[[ EXCERPT TO READ, beginning ]]

Vector images store images as a set of instructions, which are used to reconstruct the image each time it is displayed or resized. This means that you can resize these images without losing any detail.

Most images, however, are stored as bitmap images, which are made up of a grid of pixels (or points of colour). If you increase the size of a bitmap image, your software has to add in extra pixels – assigning colour information based on the original pixels around them. If you decrease the size of a bitmap image, your software has to remove pixels. In either case, the detail held in the original pixels is diluted, reducing the quality of the image.

Ideally, you should use images that are already the correct size (or very slightly larger) for your label templates.

Top Tip No 4: Take Care With Coloured Backgrounds / Borders

You need to take care with images that sit at the very edges of your labels – if they are a different colour to the labels themselves. Standard printers and software are limited in how accurately they can align a design to your labels. Any slight misalignment can result in a printing defect known as “white edging” – although “blank edging” would be a more accurate term. This simply means that, where your design doesn’t quite align at the edge(s) of your labels, you get a blank, unprinted edge. It is called white edging because most labels are white in colour and so the unprinted area is white.

If there is a gap all the way around each label (as on a sheet of round labels, for example), you can oversize your image slightly so that it overlaps the edges of your label making it impossible for white edging to occur. If there isn’t a gap all the way around you will either need to make sure your image doesn’t sit at the edges OR ensure that your image is a consistent colour all the way around. This way, when you oversize your image and print your labels, the images will overlap BUT you won’t notice because the overlap will be the same colour.

Top Tip No 5: Take Control Over Picture Positioning

One of the biggest problems people encounter when they add images to Word label templates is positioning. As a word processor, Word is designed primarily for adding, editing, and arranging TEXT – not images. While it does offer support for images, Word will always prioritise text over images and positioning images according to the text in your label template (even if you haven’t actually added any text).

To give yourself more control over the positioning of images in Word label templates, you need to change the “Wrap Text” format of your images. By default, this is “In Line With Text” – meaning that Word will align your images based on the text it assumes you will want to enter. Left click once on an image to select it and bring up the “Picture Tools” (for pictures) or “Drawing Tools” (for shapes) Format Tab. Under “Wrap Text”, select “Tight”. If you find that an image is partially overlapped by another element in your template (and using the “Bring Forward” or “Bring To Front” tools in the format tab don’t help), try using “In Front Of Text”.

Top Tip No 6: Have A Plan For Designs With Multiple Elements (& Work Back To Front)

If your label design is made up of multiple elements (e.g. multiple images or a mix of text and images), we recommend taking a minute to sketch your design and work out how you need to layer your elements to create your required design. You should then work from the background forward, layering each element in order, which helps to avoid potential problems with Word trying to “helpfully” arrange your layers for you.

[[ EXCERPT TO READ, end ]]
[[ PROVIDED MATERIAL, beginning ]]

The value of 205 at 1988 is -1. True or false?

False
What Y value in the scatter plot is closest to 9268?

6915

[[ PROVIDED MATERIAL, end ]]
[[ PROVIDED MATERIAL, beginning ]]

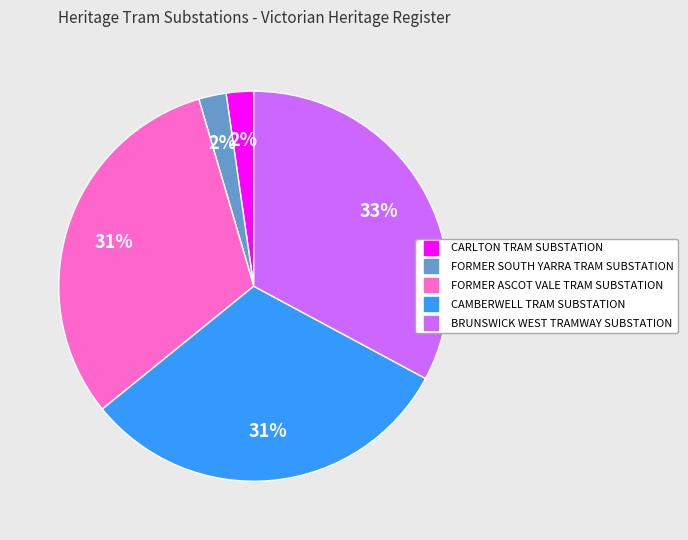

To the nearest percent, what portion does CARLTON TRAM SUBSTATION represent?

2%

[[ PROVIDED MATERIAL, end ]]

**DIRECTIVE 1:** In the label-printing tips, what is the default "Wrap Text" setting for images in Word?
**DIRECTIVE 2:** Using the label-printing tips, explain why changing the size of a bitmap image lowers its quality.
**DIRECTIVE 3:** Pick up the label-printing tips after their final sentence and continue them.

**EXPECTED ANSWER 1:** "In Line With Text"

**EXPECTED ANSWER 2:** A bitmap is a grid of pixels. Enlarging it makes the software add pixels whose colors are guessed from the ones around them, and shrinking it makes the software remove pixels. Either way, the detail in the original pixels gets diluted, so the image quality drops.

**EXPECTED ANSWER 3:**
Top Tip No 7: Use A Central Alignment To Keep Your Design In Line

Using a central alignment tends to give you better control over the positioning of different elements within a design. While you might think that using a left alignment for elements that sit on the left hand side of your design and a right alignment for elements that sit on the right hand side of your design would make things easier, this does restrict how an image can be positioned. This means that using a more generic central alignment and repositioning your images as needed actually allows you to create your label design more accurately.

Top Tip No 8: Always Test Print Label Templates

Image-based designs tend to require a more accurate alignment than simpler text-based designs. A misaligned image always tends to stick out more than misaligned text, which is why we strongly recommend doing a test print of image-based designs before printing onto your labels themselves.

Load a blank sheet of paper into your printer (using the media bypass tray if your printer has one) and set up your print settings as you would to print your labels (using a specific “Labels” or “Heavy Paper” print setting). Hold your test print against a sheet of your labels and hold both up to a light source to check the alignment and see if you need to make any adjustments before printing onto your labels proper.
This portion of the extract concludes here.